血行が良くなることで、目に酸素が適切に供給されます。酸素は身体の活動の源であるため、眼筋の疲労回復や、傷ついた筋肉の修復を早める効果が期待できます。
血流とともに老廃物の排出も行われるので、目の周りの組織が清潔で健康的な状態を保ち、眼精疲労の症状が軽減されます。
血行を改善する方法は様々あり、ジョギングなどの有酸素運動やストレッチは全身の血行を促進します。身体を動かしてポカポカと暖かく感じるのは血流が巡っている証拠です。
また緑黄色野菜に多く含まれるルテインやビタミンAやビタミンEなどの栄養素を含んだサプリメントも検討してみてもいいかもしれません。
ブルーベリーやカシスなども眼の周りの血行を良くするとの研究結果もあります。
血液の成分の多くは水であるため、水分補給も欠かさず行いましょう。

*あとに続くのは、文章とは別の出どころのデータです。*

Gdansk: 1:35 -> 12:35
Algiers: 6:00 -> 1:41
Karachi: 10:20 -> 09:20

水分が少ない血液は粘性が高くなり、円環な血液循環を妨げることになります。
血管を拡張することも血流改善の有効な手段です。ホットアイマスクなどで目の周りを温めると、目の周辺の血管が拡張します。
顔に近く、太い血管がある首元を温めることも有効です。
磁気も身体の内側の細胞に働きかけ血管を拡張させる効果があり眼精疲労の改善に寄与するものと考えられます。

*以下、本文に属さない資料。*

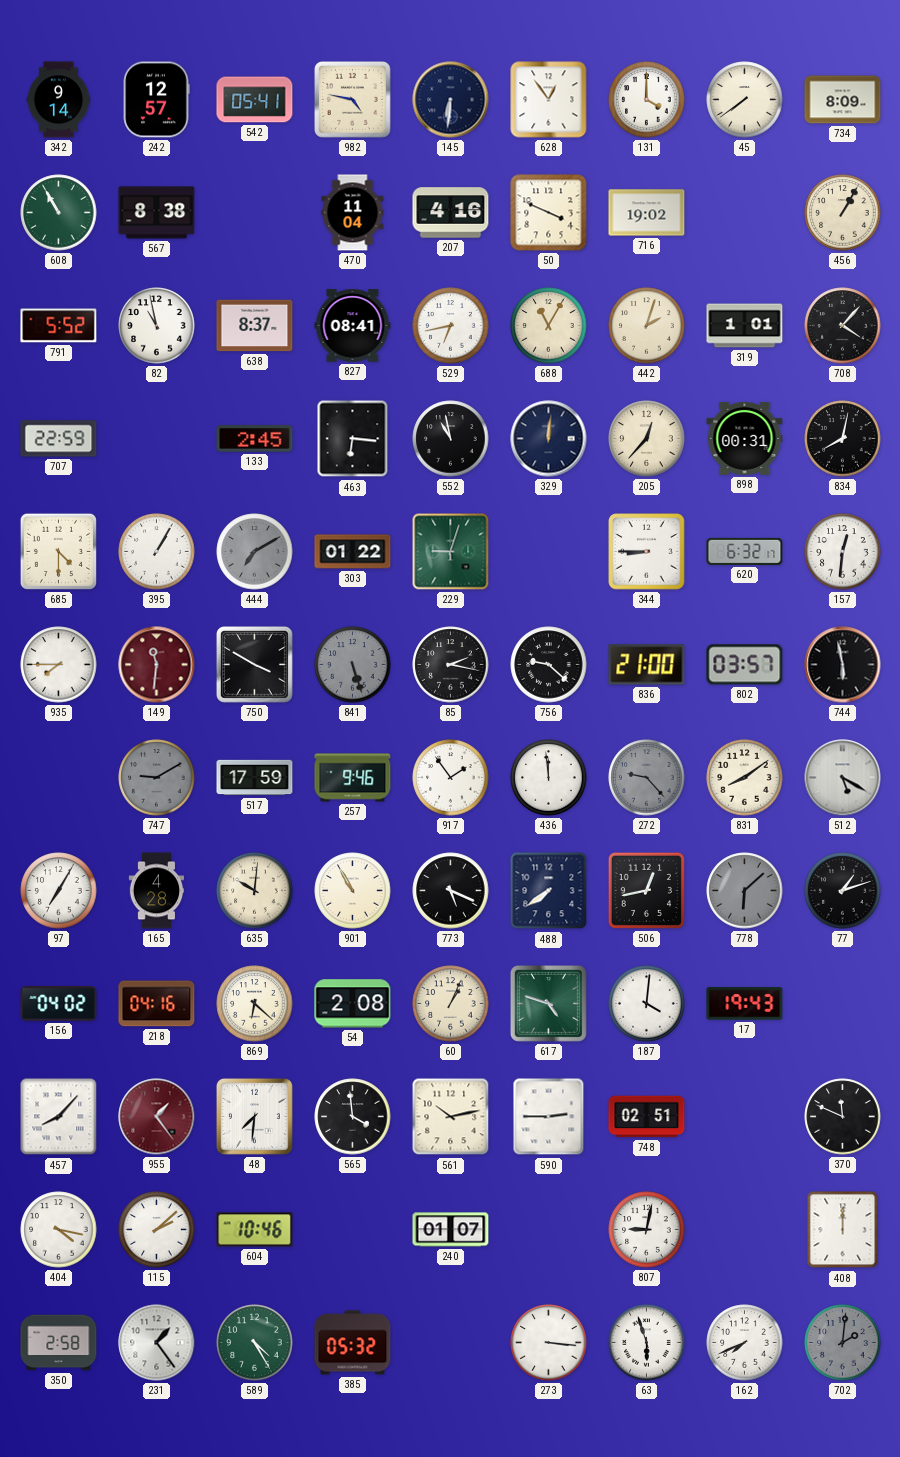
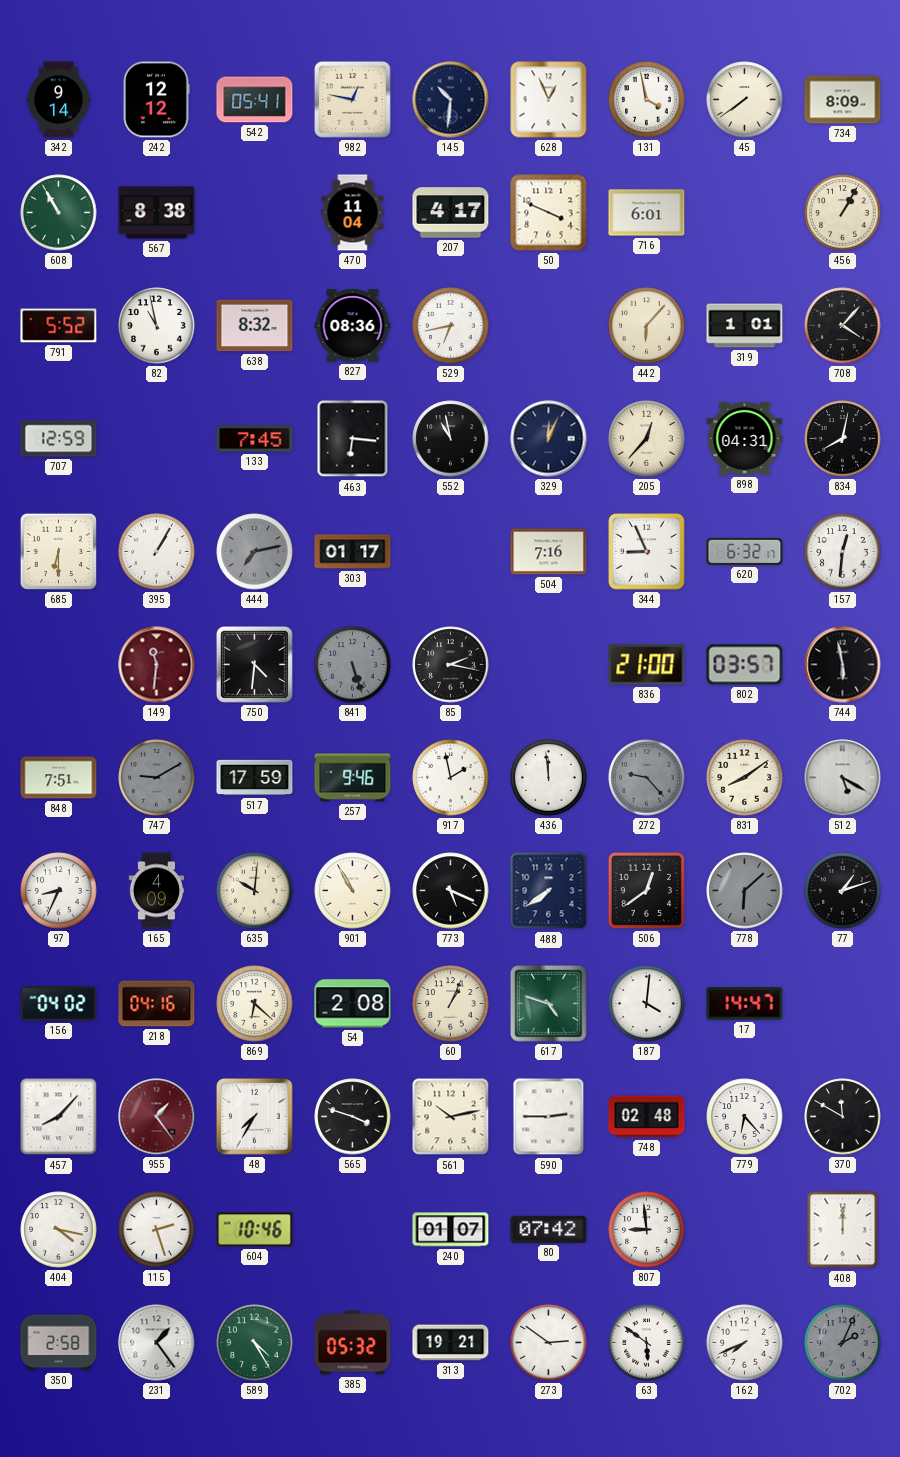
242: 12:57 -> 12:12
982: 4:47 -> 12:47
145: 6:31 -> 10:31
628: 12:54 -> 12:56
131: 4:00 -> 3:58
207: 4:16 -> 4:17
716: 19:02 -> 6:01
638: 8:37 -> 8:32
827: 08:41 -> 08:36
688: 11:05 -> none
442: 2:03 -> 6:07
707: 22:59 -> 12:59
133: 2:45 -> 7:45
329: 12:01 -> 12:04
898: 00:31 -> 04:31
685: 4:30 -> 6:30
444: 7:10 -> 7:13
303: 01:22 -> 01:17
229: 9:03 -> none
504: none -> 7:16
344: 8:45 -> 8:56
935: 7:45 -> none
750: 3:50 -> 4:31
756: 9:22 -> none
848: none -> 7:51
917: 1:54 -> 1:58
97: 7:05 -> 8:34
165: 4:28 -> 4:09
506: 12:43 -> 12:39
17: 19:43 -> 14:47
48: 7:31 -> 7:35
565: 3:59 -> 3:48
748: 02:51 -> 02:48
779: none -> 6:23
370: 11:49 -> 11:50
115: 2:08 -> 2:27
80: none -> 07:42
807: 9:02 -> 8:59
313: none -> 19:21
273: 3:16 -> 2:51
63: 5:57 -> 5:51
702: 2:01 -> 2:04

焦点が合ってかすみが改善した研究報告もありますので、一度試してみてはいかがでしょうか。

目を疲れさせないことも大事

目を疲れさせないことも大事

慢性的に眼を疲れさせないために日常生活で何ができるのか考えて頂くきっかけになったでしょうか。

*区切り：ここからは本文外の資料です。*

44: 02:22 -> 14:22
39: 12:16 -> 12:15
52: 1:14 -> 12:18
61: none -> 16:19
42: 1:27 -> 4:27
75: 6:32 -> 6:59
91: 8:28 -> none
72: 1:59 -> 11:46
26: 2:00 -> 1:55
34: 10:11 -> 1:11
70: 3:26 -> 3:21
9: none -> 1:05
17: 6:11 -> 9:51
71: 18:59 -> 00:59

眼鏡やコンタクトレンズが合っているのかどうか確かめたり、同じ距離ばかり見ずに遠くのものを見る癖もつけてみたり、明るい場所で作業をしてみたり、目のマッサージやストレッチ運動を考えてみてはいかがでしょうか。
眼精疲労は1日、2日などの短時間で改善するものではありません。日常の小さな目を疲れさせない習慣を続け、積み重ねることが大切です。
また上に述べたようにアイケアには様々なアプローチがあり、自分に合った方法を見つけて取り入れていきましょう。みなさんの快適なアイライフ(eye life)を強く願っております。